To match several things at once, separate them with a semicolon (;):

Edge;ACDSee;Photoshop
CabinetWClass;Chrome_WidgetWin_1

Create a rule

  1. Open Settings → Dynamic selection.
  2. Click Add title rule or Add class rule.
  3. Enter your patterns (semicolon-separated). The Test button shows how many open windows match right now — handy for checking a pattern isn't too broad.
  4. Optionally choose what happens while hidden — keep running, suspend the process, or mute it — and whether to hide the tray icon too. Assign a hotkey if you want to toggle the rule from anywhere.
  5. Save. The rule appears in the list with a Hide / Show toggle.

Hiding and showing

Press Hide on a rule (or its hotkey) to arm it. gohide hides every window that matches right now, and a live monitor keeps watching: any new window that matches — a browser pop-up, a freshly opened document — is hidden the moment it appears.

Press Show on that rule to release it: its windows come back and gohide stops auto-hiding them.

A rule that is hiding takes priority over everything else. While a dynamic rule is armed, its windows stay hidden even if you press Show all or the panic-restore hotkey. Only turning that specific rule off reveals them. This is deliberate — it lets you keep a class of windows permanently out of sight while still using show-all for everything else.

Auto-hide a startup program after every reboot (Pro)

A signature use of gohide Pro: some program launches itself at every Windows logon — a chat client, a download manager, a game or store launcher — and you'd rather it never appear. Dynamic selection can keep it hidden automatically, with no clicks after the first setup.

In the registered (Pro) edition your rules — and whether each one is currently hiding — are saved (encrypted, bound to your license). Turn on Start at logon (Settings → General) so gohide itself returns with Windows, elevated and with no UAC prompt.
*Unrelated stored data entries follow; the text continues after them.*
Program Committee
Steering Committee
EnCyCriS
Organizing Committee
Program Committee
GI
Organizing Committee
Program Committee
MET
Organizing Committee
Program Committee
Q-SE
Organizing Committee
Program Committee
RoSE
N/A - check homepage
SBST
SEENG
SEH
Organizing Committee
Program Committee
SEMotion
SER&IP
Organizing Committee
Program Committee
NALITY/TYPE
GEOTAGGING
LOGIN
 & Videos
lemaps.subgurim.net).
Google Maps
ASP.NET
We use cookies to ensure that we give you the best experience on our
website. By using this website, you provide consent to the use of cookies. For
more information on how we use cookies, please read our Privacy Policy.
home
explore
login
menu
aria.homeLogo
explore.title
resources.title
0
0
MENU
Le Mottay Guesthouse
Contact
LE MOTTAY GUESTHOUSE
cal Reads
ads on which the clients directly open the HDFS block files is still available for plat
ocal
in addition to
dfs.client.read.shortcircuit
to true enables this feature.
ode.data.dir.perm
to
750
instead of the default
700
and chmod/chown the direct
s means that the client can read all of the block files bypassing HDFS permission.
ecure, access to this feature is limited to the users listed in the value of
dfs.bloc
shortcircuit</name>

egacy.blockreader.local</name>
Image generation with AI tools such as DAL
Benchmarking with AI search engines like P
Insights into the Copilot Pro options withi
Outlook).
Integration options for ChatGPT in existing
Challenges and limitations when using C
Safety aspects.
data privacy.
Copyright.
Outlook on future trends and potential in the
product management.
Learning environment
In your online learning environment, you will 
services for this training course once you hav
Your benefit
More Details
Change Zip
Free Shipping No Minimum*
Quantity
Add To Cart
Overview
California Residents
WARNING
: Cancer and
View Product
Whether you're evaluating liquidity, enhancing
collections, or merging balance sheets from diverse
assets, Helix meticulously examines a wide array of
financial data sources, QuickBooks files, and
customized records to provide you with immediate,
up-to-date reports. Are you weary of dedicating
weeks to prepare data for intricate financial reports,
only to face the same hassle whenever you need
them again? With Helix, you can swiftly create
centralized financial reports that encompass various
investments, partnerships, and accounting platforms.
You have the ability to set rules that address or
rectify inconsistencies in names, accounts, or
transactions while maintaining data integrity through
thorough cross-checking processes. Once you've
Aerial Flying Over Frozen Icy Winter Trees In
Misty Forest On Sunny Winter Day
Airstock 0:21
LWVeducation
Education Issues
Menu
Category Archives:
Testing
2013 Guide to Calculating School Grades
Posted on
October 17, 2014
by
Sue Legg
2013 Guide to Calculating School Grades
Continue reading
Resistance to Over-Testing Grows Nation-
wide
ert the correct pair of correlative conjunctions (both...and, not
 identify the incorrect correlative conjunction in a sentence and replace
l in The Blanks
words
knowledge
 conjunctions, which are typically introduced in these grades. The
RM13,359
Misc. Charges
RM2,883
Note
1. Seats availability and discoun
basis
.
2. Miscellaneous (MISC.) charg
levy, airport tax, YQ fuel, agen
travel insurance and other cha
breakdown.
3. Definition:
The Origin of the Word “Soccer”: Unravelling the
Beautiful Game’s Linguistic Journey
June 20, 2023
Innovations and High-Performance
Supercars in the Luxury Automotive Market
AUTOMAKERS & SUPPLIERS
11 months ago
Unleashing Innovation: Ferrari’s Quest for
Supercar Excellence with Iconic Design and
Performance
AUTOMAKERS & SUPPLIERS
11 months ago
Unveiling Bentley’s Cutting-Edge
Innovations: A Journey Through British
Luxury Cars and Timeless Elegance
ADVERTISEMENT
Then:

  1. Create a rule that matches the program (by title or class) and press Hide once.
  2. After every Windows (or gohide) restart, gohide comes back, re-applies the rule, and the program is hidden the moment its window appears — you never even see it flash.

It doesn't matter whether the program starts before or after gohide: gohide hides matching windows that are already open at startup, and keeps a live monitor running for windows that appear later, so either order is covered.

Tips

  • Substrings are powerful but broad — Down also matches "Download" or "Countdown". Use the Test count, or a more specific phrase, to avoid hiding more than you meant to.
  • Class matching is exact, so it never over-matches the way a title substring can. Use a tool like Spy++ or rely on the Test count to find the right class name.
  • gohide never matches Windows shell processes or itself, so system windows are safe.